Drei zu Haftstrafen verurteilt wegen Versicherungsbetrugs mit Bärenkostüm in Kalifornien
Drei Angeklagte in Los Angeles erhielten je 180 Tage Haft, nachdem Ermittler eine inszenierte Attacke auf Luxuswagen nachwiesen, bei der eine Person im Bärenkostüm als vermeintliches Tier auftrat.
Nach Angaben der kalifornischen Strafverfolgungsbehörden sind in Los Angeles drei Personen wegen schweren Versicherungsbetrugs verurteilt worden, nachdem sie behauptet hatten, ein Bär habe mehrere Luxusfahrzeuge beschädigt. Alfiya Zuckerman, 39, Ruben Tamrazian, 26, und Vahe Muradkhanyan, 32, legten sogenannte no-contest-Pleas ab; das Gericht verhängte gegen jeden von ihnen eine Haftstrafe von 180 Tagen.
Im Mittelpunkt der Ermittlungen stand eine Schadenmeldung aus dem Jahr 2024 für einen 2010 Rolls‑Royce Ghost. Dem Antrag lag ein Video bei, das einen angeblichen Angriff zeigen sollte, während das Fahrzeug am Lake Arrowhead in den San Bernardino Mountains geparkt war. Spezialisten der Behörden stellten bei der Auswertung fest, dass die Gestalt im Film kein echtes Tier, sondern eine Person in einem Bärenkostüm war.

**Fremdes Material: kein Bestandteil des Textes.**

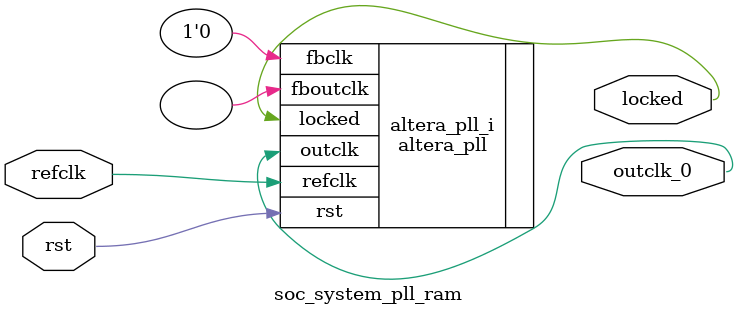
<source format=v>
`timescale 1ns/10ps
module  soc_system_pll_ram(

	// interface 'refclk'
	input wire refclk,

	// interface 'reset'
	input wire rst,

	// interface 'outclk0'
	output wire outclk_0,

	// interface 'locked'
	output wire locked
);

	altera_pll #(
		.fractional_vco_multiplier("false"),
		.reference_clock_frequency("50.0 MHz"),
		.operation_mode("direct"),
		.number_of_clocks(1),
		.output_clock_frequency0("100.000000 MHz"),
		.phase_shift0("0 ps"),
		.duty_cycle0(50),
		.output_clock_frequency1("0 MHz"),
		.phase_shift1("0 ps"),
		.duty_cycle1(50),
		.output_clock_frequency2("0 MHz"),
		.phase_shift2("0 ps"),
		.duty_cycle2(50),
		.output_clock_frequency3("0 MHz"),
		.phase_shift3("0 ps"),
		.duty_cycle3(50),
		.output_clock_frequency4("0 MHz"),
		.phase_shift4("0 ps"),
		.duty_cycle4(50),
		.output_clock_frequency5("0 MHz"),
		.phase_shift5("0 ps"),
		.duty_cycle5(50),
		.output_clock_frequency6("0 MHz"),
		.phase_shift6("0 ps"),
		.duty_cycle6(50),
		.output_clock_frequency7("0 MHz"),
		.phase_shift7("0 ps"),
		.duty_cycle7(50),
		.output_clock_frequency8("0 MHz"),
		.phase_shift8("0 ps"),
		.duty_cycle8(50),
		.output_clock_frequency9("0 MHz"),
		.phase_shift9("0 ps"),
		.duty_cycle9(50),
		.output_clock_frequency10("0 MHz"),
		.phase_shift10("0 ps"),
		.duty_cycle10(50),
		.output_clock_frequency11("0 MHz"),
		.phase_shift11("0 ps"),
		.duty_cycle11(50),
		.output_clock_frequency12("0 MHz"),
		.phase_shift12("0 ps"),
		.duty_cycle12(50),
		.output_clock_frequency13("0 MHz"),
		.phase_shift13("0 ps"),
		.duty_cycle13(50),
		.output_clock_frequency14("0 MHz"),
		.phase_shift14("0 ps"),
		.duty_cycle14(50),
		.output_clock_frequency15("0 MHz"),
		.phase_shift15("0 ps"),
		.duty_cycle15(50),
		.output_clock_frequency16("0 MHz"),
		.phase_shift16("0 ps"),
		.duty_cycle16(50),
		.output_clock_frequency17("0 MHz"),
		.phase_shift17("0 ps"),
		.duty_cycle17(50),
		.pll_type("General"),
		.pll_subtype("General")
	) altera_pll_i (
		.rst	(rst),
		.outclk	({outclk_0}),
		.locked	(locked),
		.fboutclk	( ),
		.fbclk	(1'b0),
		.refclk	(refclk)
	);
endmodule


</source>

Zugleich förderten die Ermittlungen zwei weitere Schadenserklärungen zutage, die gleiche Abläufe an Mercedes‑Fahrzeugen beschrieben. Bei einer Durchsuchung fanden die Ermittler das im Video gezeigte Kostüm in der Wohnung eines der Beschuldigten. Für die Auswertung der Aufnahmen zog die Versicherungsabteilung einen Biologen des California Department of Fish and Wildlife hinzu; dieser kam zu dem Ergebnis, dass es sich eindeutig um einen Menschen im Anzug handelte.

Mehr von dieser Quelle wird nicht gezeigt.